Ворон тут же спорхнул мне на плечо и принялся возбужденно топтаться по нему.
– Наш паррень! – гаркнул он мне прямо в ухо. – Видала – избу на скаку остановит! Надо брррать!
21
– А хорошо сидит! – я еще разок облетела на ступе вокруг Егора, злобно зыркающего на меня с крыши. Парень обхватил ногами избушкин хохолок и смотрелся сейчас этаким украшением здания… на деревянном срубе странновато, а вот на каменных домах я и не таких горгулий видала. На том же здании некромантского факультета, к примеру.
Хотя горгульи-то обычно страшные. А всякие не больно-то одетые красавчики, они обычно атлантами работают, потолки подпирают. Вот в главном корпусе академии такие были. Только бородатые, как Ганька.

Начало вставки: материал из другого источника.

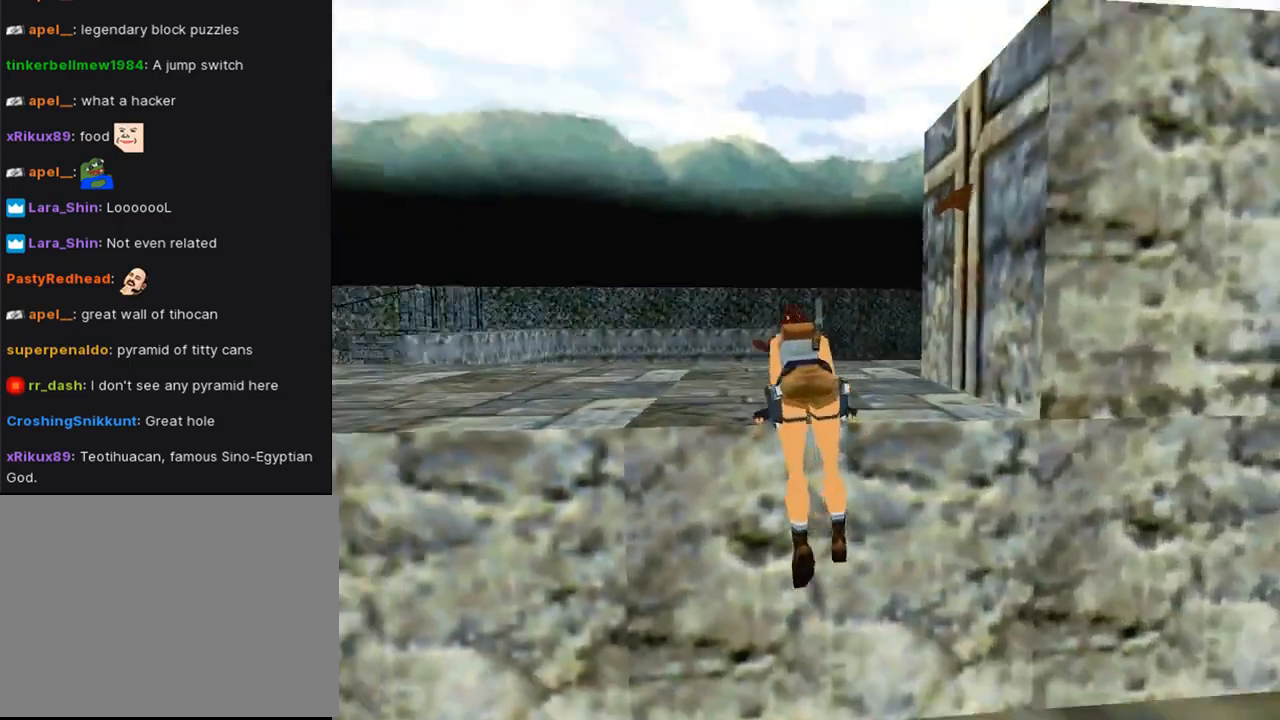
{"buttons": ["L1", "DPAD_LEFT"], "left_stick": "center", "right_stick": "center", "events": []}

Нет, в самом деле отлично смотрится! Мне нравится. Не без внутреннего сожаления я направила ступу поближе к коньку – надо все-таки снимать хозяина с крыши.
Тем временем где-то подо мной со скрипом распахнулась дверь избушки, грохнула оземь лесенка, и вниз по ней скатились-ссыпались поочередно изрядно потрепанные Ганька с Варварой. Первый отчего-то – красный, чисто бурак, а вторая – донельзя довольная. Интересненько!